I didn't answer right away. The truth was, the idea of leadership did tempt me, but I don't want it right now. There was still too much I didn't know.

"I'm not ready to lead the Tribe," I said finally. "Not until I've learned everything I can. The North has knowledge we've forgotten, bending arts, fortifications, even ways to work with the spirits. If I'm to build something lasting, I need to learn from them."

Hakoda studied me for a moment, then nodded. "And you'll return?"

"Of course," I said, meaning it. "Stronger. Smarter. More dangerous than before."

Word of my decision spread through the fleet within a day.

Some were disappointed, others understood. When I addressed the gathered warriors on the deck of our flagship, their faces turned up to the gray sky, the cold wind cutting through the air, I spoke simply.

"My people," I said, "for the first time in living memory, we are safe. The Fire Nation fears our waters, the Earth Kingdom calls us brothers, and our children laugh again. But this peace is only the beginning. I will go north, to learn, to grow, and to bring back the knowledge that will make our tribe unbreakable. When I return, we will decide together who leads. Until then, fight with honor. Protect our home. And remember, our strength comes not from one man, but from all of us."

The crowd roared in approval.

Their cheers echoed across the frozen bay, carried on the wind like the howl of a great wolf.

That night, as I stood on the walls of Amaruq Qel'a, the moon rose full and bright above the ice fields. The sea shimmered with silver light, and the spirits whispered softly in the wind.
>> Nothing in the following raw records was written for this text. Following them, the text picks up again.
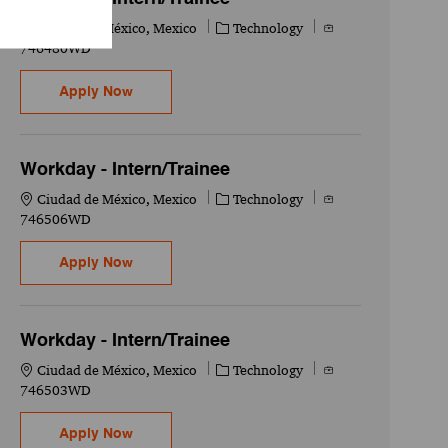
Location
Category
Job Id
Ciudad de México, Mexico
Technology
746480WD
Workday - Intern/Trainee
Apply Now
Workday - Intern/Trainee
Location
Category
Job Id
Ciudad de México, Mexico
Technology
746506WD
Workday - Intern/Trainee
Apply Now
Workday - Intern/Trainee
Location
Category
Job Id
Ciudad de México, Mexico
Technology
746503WD
Workday - Intern/Trainee
Apply Now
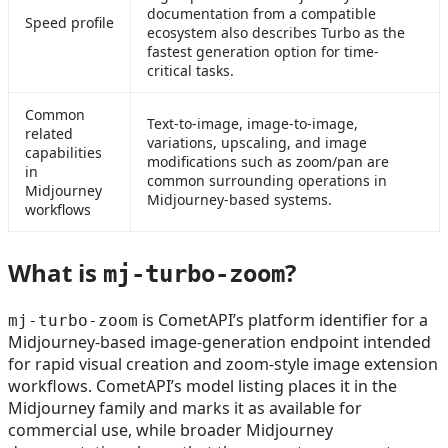
documentation from a compatible
Speed profile
ecosystem also describes Turbo as the
fastest generation option for time-
critical tasks.
Common
Text-to-image, image-to-image,
related
variations, upscaling, and image
capabilities
modifications such as zoom/pan are
in
common surrounding operations in
Midjourney
Midjourney-based systems.
workflows
What is
?
mj-turbo-zoom
is CometAPI’s platform identifier for a
mj-turbo-zoom
Midjourney-based image-generation endpoint intended
for rapid visual creation and zoom-style image extension
workflows. CometAPI’s model listing places it in the
Midjourney family and marks it as available for
commercial use, while broader Midjourney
I tightened the twin axes at my waist and breathed in the cold air.

A new chapter was calling.

The South no longer needed a savior, it needed a future. And to build it, I would have to walk a path only the spirits could show.

Tomorrow, I would set sail for the Northern Water Tribe.

But tonight, I stood watching my people celebrate, pride swelling in my chest.

For the first time since I had awoken in this world, I allowed myself to believe that maybe, just maybe, we were winning.